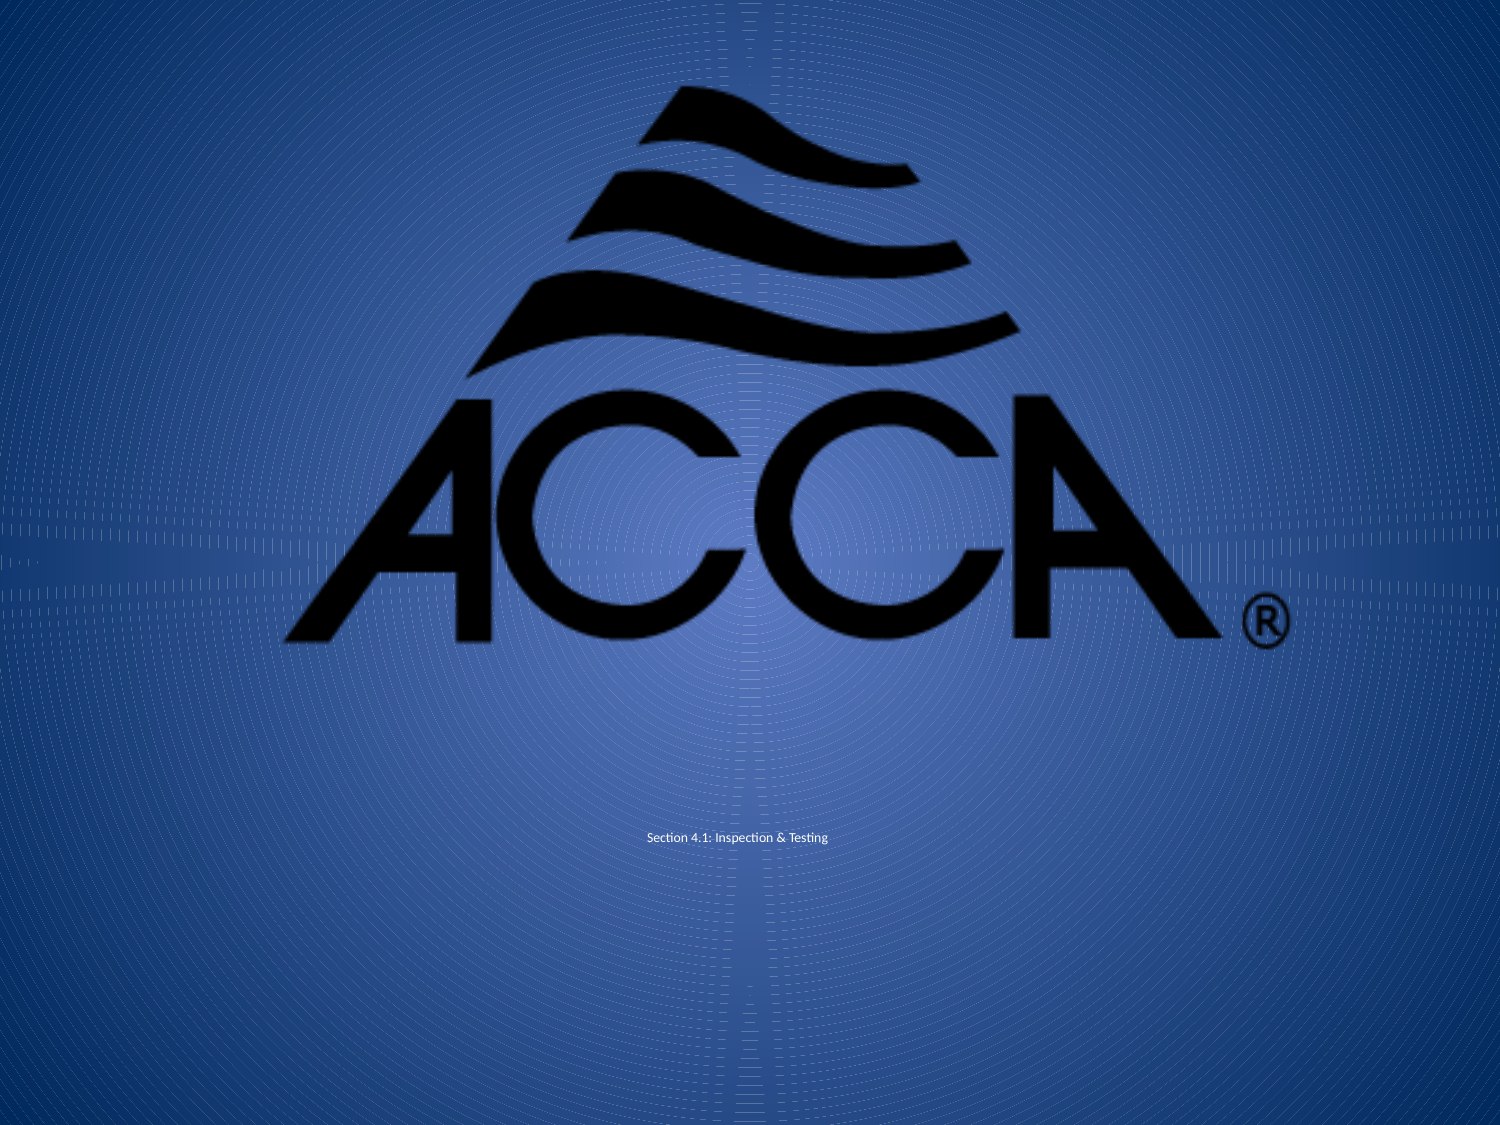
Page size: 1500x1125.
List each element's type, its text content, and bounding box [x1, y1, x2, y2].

title Section 4.1: Inspection & Testing [0, 787, 1475, 888]
picture [237, 24, 1334, 738]
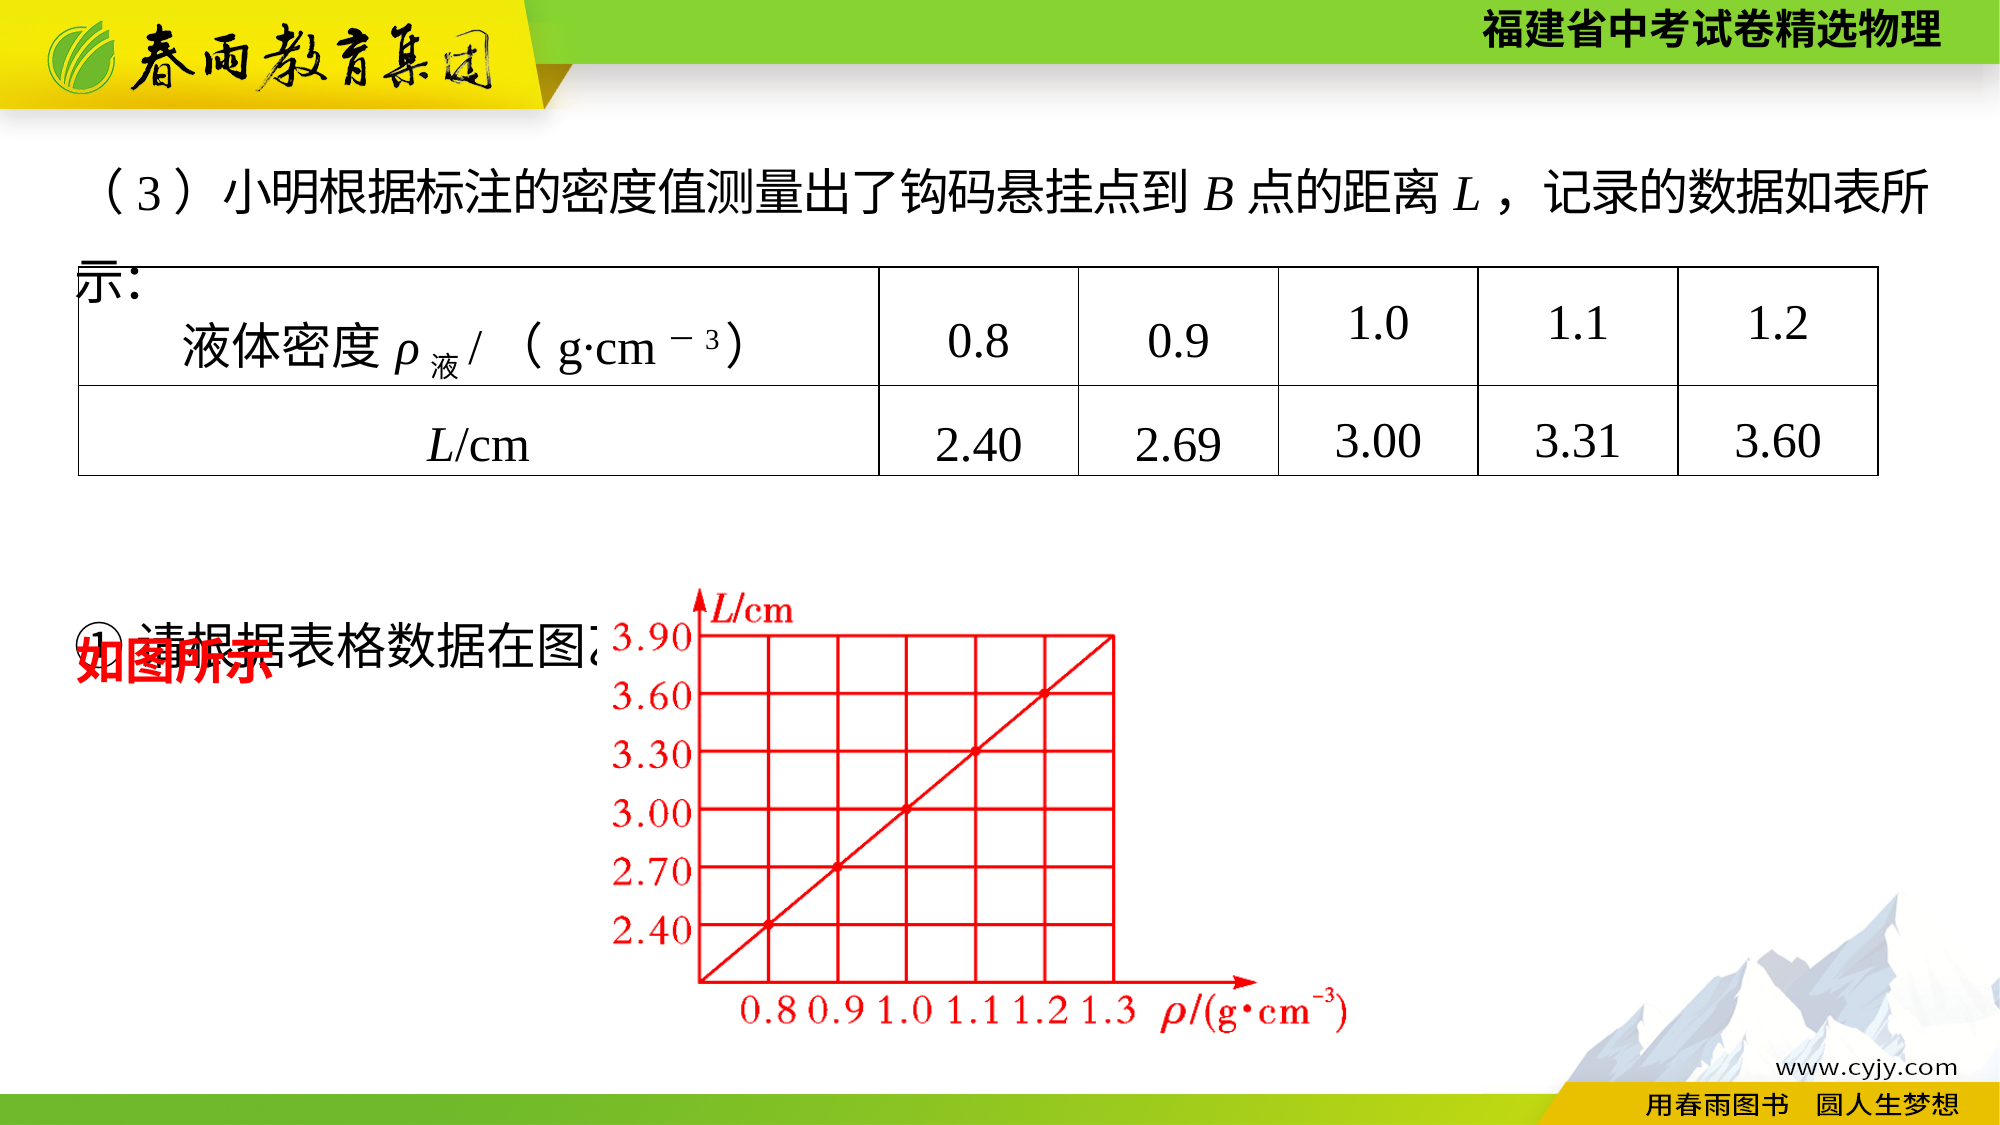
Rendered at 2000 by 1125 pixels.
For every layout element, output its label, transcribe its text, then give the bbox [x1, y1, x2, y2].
--------------------------------
(Assigned task): Extract the lines above from the one containing "Rendered at 2000 by 1125 pixels." to the last line, both included, exactly as written.

(Expected output):
Rendered at 2000 by 1125 pixels.
For every layout element, output its label, transcribe its text, then give the bbox [x1, y1, x2, y2].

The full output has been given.